“The scary thing is how bad it is. We’re betting our economy (sic) on an information world, and we don’t have any idea how good the information in those databases is”
– Robert Golberg, MIT Sloan School of Management

In the past, the attention of the management and of the academicians was very much concentrated on the quality of the products and its development and management. Later more and more attention has been devoted to the processes. The idea is that if the process is sound, also the quality of the product will be good. In a World 2.0, more and more the attention should be devoted to the data. Thanks to the spreading of the Information and Telecommunication Technology and of the sensors, more and more data are available. As a matter of fact more and more people are talking on the Big Data: This expression refer to data which are processable and have the three characteristics of the 3V’s: large Volume, need to access them in Velocity, and with a great Variety (structured and un-structured, internal and external, and so on). Data are becoming more and more important. Their analysis is labeled Business Intelligence: the use of data to support the building of information. Information are then used to make decisions. If this is the chain, it is extremely important the quality of the data must be excellent. If this is not the case, at the end of the chain (data=>information=>decision) the decisions are wrong.
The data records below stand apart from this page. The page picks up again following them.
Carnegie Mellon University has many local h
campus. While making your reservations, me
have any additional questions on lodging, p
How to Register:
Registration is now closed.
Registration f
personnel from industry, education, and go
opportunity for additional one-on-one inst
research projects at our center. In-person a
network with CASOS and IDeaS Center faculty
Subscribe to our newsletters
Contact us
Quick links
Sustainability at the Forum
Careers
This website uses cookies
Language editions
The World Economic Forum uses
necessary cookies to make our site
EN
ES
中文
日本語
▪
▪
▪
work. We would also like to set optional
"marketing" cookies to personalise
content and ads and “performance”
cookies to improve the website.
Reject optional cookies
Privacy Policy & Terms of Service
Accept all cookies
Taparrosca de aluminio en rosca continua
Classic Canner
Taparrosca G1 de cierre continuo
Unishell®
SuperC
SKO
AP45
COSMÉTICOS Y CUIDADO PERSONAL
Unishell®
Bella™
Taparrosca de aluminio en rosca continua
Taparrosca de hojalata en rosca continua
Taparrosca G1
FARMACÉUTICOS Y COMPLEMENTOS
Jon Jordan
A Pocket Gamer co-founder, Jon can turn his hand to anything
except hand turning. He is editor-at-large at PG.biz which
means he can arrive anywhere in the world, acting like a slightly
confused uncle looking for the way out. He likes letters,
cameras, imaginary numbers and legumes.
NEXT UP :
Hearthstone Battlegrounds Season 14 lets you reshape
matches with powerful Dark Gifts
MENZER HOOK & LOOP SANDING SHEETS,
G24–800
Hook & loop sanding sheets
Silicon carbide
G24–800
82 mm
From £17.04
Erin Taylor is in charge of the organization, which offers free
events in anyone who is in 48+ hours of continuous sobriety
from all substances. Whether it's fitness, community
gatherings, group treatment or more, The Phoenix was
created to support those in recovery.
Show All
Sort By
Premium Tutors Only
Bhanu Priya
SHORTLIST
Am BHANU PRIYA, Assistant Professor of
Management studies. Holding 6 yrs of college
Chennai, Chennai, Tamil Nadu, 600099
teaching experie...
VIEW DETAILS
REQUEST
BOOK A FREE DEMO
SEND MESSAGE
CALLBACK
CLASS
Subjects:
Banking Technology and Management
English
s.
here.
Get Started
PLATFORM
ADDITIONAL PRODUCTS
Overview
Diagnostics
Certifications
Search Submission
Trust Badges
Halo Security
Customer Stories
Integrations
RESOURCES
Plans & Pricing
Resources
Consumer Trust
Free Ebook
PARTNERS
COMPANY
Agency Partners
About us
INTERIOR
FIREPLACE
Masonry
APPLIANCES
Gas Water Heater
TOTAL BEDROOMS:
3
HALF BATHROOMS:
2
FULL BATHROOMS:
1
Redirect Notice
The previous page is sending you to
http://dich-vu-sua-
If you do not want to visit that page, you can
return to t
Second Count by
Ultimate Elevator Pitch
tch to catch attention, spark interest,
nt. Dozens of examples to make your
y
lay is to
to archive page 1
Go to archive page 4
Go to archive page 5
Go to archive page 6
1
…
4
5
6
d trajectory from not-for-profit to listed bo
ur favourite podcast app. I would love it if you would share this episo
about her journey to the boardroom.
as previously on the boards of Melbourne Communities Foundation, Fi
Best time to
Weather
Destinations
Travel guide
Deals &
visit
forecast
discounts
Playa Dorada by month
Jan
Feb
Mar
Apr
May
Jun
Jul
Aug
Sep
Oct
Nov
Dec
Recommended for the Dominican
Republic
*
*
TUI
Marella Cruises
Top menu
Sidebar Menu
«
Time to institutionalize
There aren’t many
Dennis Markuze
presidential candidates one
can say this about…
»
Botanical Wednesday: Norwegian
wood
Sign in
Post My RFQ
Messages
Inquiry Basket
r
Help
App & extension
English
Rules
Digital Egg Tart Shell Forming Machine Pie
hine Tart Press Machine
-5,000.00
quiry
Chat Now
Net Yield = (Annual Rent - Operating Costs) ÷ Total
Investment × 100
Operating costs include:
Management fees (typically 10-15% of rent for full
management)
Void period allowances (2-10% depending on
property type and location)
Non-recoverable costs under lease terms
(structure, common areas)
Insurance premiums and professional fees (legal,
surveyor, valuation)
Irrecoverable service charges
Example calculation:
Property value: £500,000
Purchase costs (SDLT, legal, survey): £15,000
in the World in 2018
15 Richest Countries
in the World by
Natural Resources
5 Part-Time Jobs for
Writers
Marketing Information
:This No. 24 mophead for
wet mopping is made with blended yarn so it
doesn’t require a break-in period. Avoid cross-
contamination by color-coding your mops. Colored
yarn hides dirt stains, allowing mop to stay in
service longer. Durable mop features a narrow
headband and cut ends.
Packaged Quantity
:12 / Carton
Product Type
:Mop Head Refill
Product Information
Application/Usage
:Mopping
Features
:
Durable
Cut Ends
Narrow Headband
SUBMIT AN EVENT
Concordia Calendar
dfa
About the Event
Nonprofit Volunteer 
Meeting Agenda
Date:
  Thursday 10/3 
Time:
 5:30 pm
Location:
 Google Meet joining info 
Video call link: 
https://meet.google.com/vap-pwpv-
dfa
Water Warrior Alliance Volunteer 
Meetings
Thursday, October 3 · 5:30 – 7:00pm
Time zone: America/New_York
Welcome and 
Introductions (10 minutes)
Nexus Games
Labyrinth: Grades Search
Actually, until now the attention to the quality of the data has been relatively limited. In the world of Big Data this is not anymore possible.

How is it possible to assure the quality of the data?

It is now time to move from the certification of products to the certification of data. We believe that this can be achieved acting on applying Lean and Digitize to the data.This means to act on what I call the 3 P’s:

People, Processes,and Platforms:

  • To act on People means essentially to take care of the Data Governance. Data Governance is an integral part of corporate and ICT governance. It combines leadership, organizational structures, and processes to ensure that data provide value to the Business. For an effective, efficient, and economical Data Governance it is essential to define a proper organization.
  • Organization is important, but it is essential to define Processes. In the case of data, processes they are relative to the creation, transformation and loading of data and the auditing and vetting of data already present in the databases.

To be more precise, the sub-processes are:

  1. Data creation/capture/extraction and recording at the time of gathering;
  2. Data manipulation/transformation (label preparation, copying of data to a ledger, and so on);
  3. Classification and tagging of data (class, observation, and so on) and its recording;
  4. Digitization/Transfer of the data;
  5. Documentation of the data (capturing and recording the metadata);
  6. Data storage and archiving;
  7. Data presentation and dissemination (paper and electronic publications, web-enabled databases, and so on);
  8. Using the data (analysis and manipulation).
  9. Once identified the proper organization and improved processes, it is necessary to evaluate the tools that can help in the certification of data (what we call here Platforms). The tools are essential due to the sheer volume of the data, their diversity, and the speed at which it is necessary to perform the processes.

Two aspects are important in the data certification:

  • Accuracy refers to the closeness of measured values, observations or estimates to the real or true value (or to a value that is accepted as being true);
  • Precision (or Resolution) can be divided into two main types:
    • Statistical precision is the closeness with which repeated observations conform to themselves. They have nothing to do with their relationship to the true value, and may have high precision, but low accuracy
    • Numerical precision is the number of significant digits that an observation is recorded in and has become far more obvious with the advent of computers.